25 novembre 2024 – Le 25 novembre est la Journée internationale des Nations Unies pour l’élimination de la violence à l’égard des femmes. Cette année encore, l’ONU a publié des chiffres terribles : au moins 51 100 femmes ont été tuées en 2023 par leur partenaire ou un membre de leur famille, soit une femme tuée toutes les 10 minutes. Dans le monde, près d’une femme sur trois a subi des violences physiques et/ou sexuelles de la part de son partenaire intime, des violences sexuelles non liées au partenaire ou les deux, au moins une fois dans sa vie. Les chiffres sont les mêmes pour l’Union européenne. Et maintenant, cette violence se manifeste également dans le cyberespace : plus d’une jeune femme sur deux dans le monde est touchée par la cyberviolence (selon les chiffres de l’UE).

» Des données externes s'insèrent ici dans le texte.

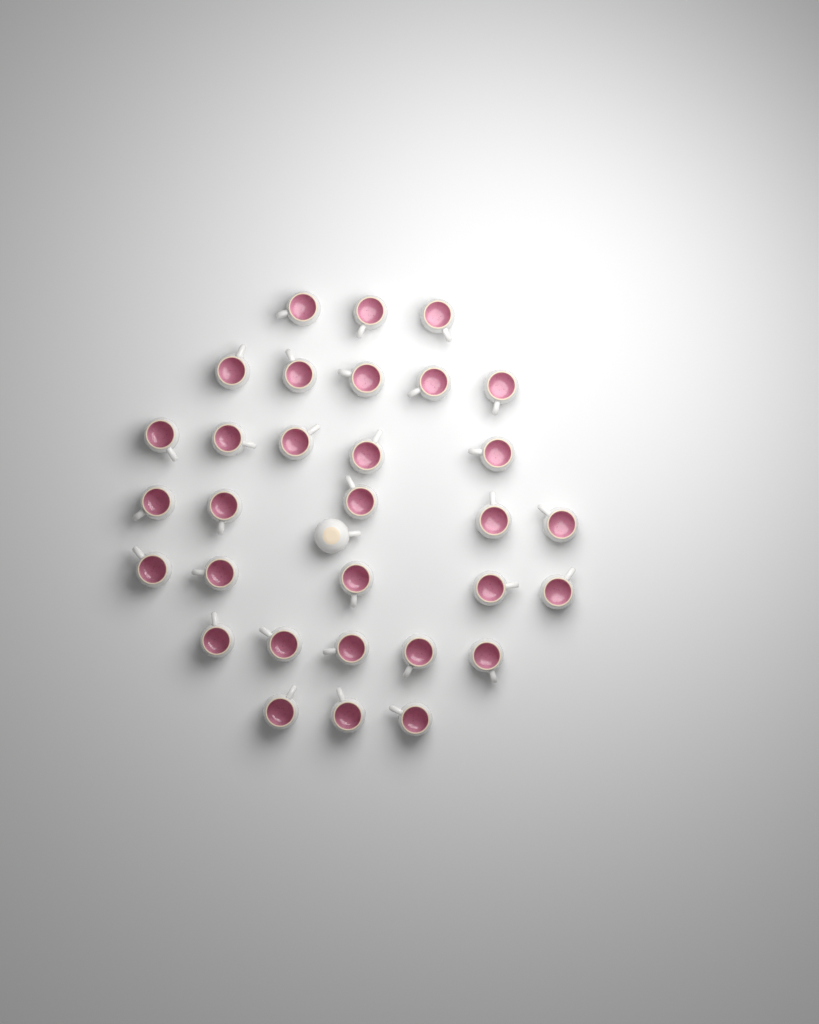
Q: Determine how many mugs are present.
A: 32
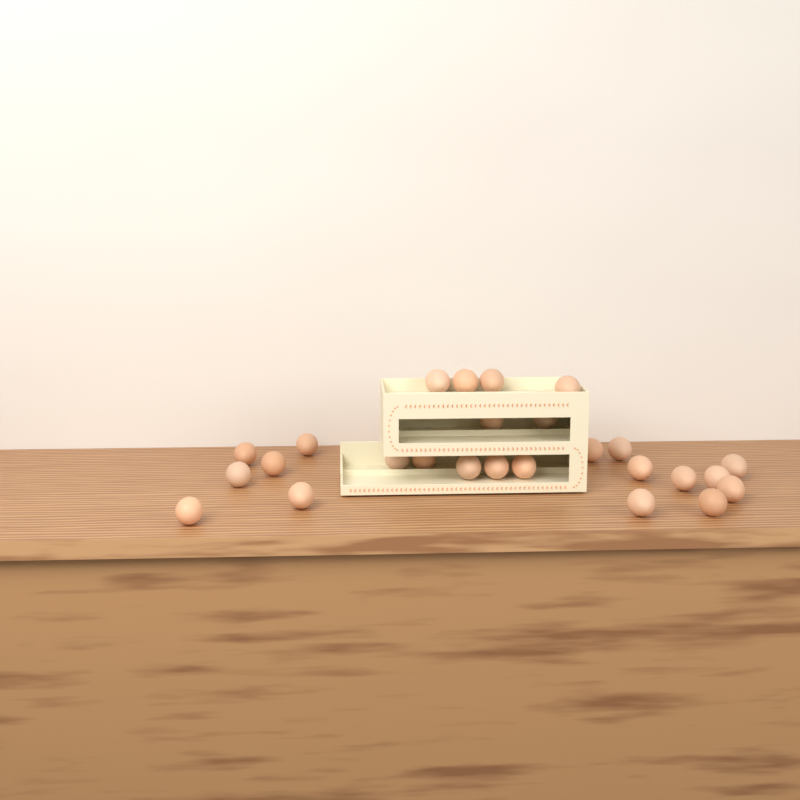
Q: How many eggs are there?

Une priorité dans les politiques locales de sécurité
L’Efus estime que cette violence généralisée, qui touche aussi bien la sphère publique, professionnelle que privée, doit être traitée en priorité par les politiques locales de sécurité. Le Manifeste Sécurité, Démocratie et Villes de l’Efus recommande que « les collectivités territoriales soient pleinement impliquées dans les stratégies de lutte contre les violences de genre » et que leur rôle en matière de prévention et d’assistance aux victimes soit « reconnu et fortement soutenu par les gouvernements nationaux ainsi que par les institutions européennes et internationales ». Les collectivités membres de l’Efus s’engagent notamment à intensifier leurs efforts pour établir et coordonner des « réseaux de prévention rassemblant de nombreuses parties prenantes » et à diversifier les profils, notamment de genre, des équipes engagées dans la prévention des violences faites aux femmes.
Améliorer la détection, la prévention et l’assistance
Ainsi, nous avons organisé une session sur les violences sexistes et sexuelles lors de notre dernière conférence Sécurité, Démocratie et Villes, en mars 2024 à Bruxelles. Les participants ont souligné que l’amélioration de la détection, de la prévention et de l’assistance aux victimes de violences sexistes et sexuelles nécessite de larges partenariats locaux, et qu’autant les victimes que les auteurs doivent être associés aux mesures de prévention. Il est notamment important de former tous les acteurs concernés, en particulier les agents de police, à la prise en charge des victimes et à la compréhension de la nature spécifique de cette violence, y compris le cycle de la violence et les différents types d’abus (psychologique, physique, virtuel, économique, etc.).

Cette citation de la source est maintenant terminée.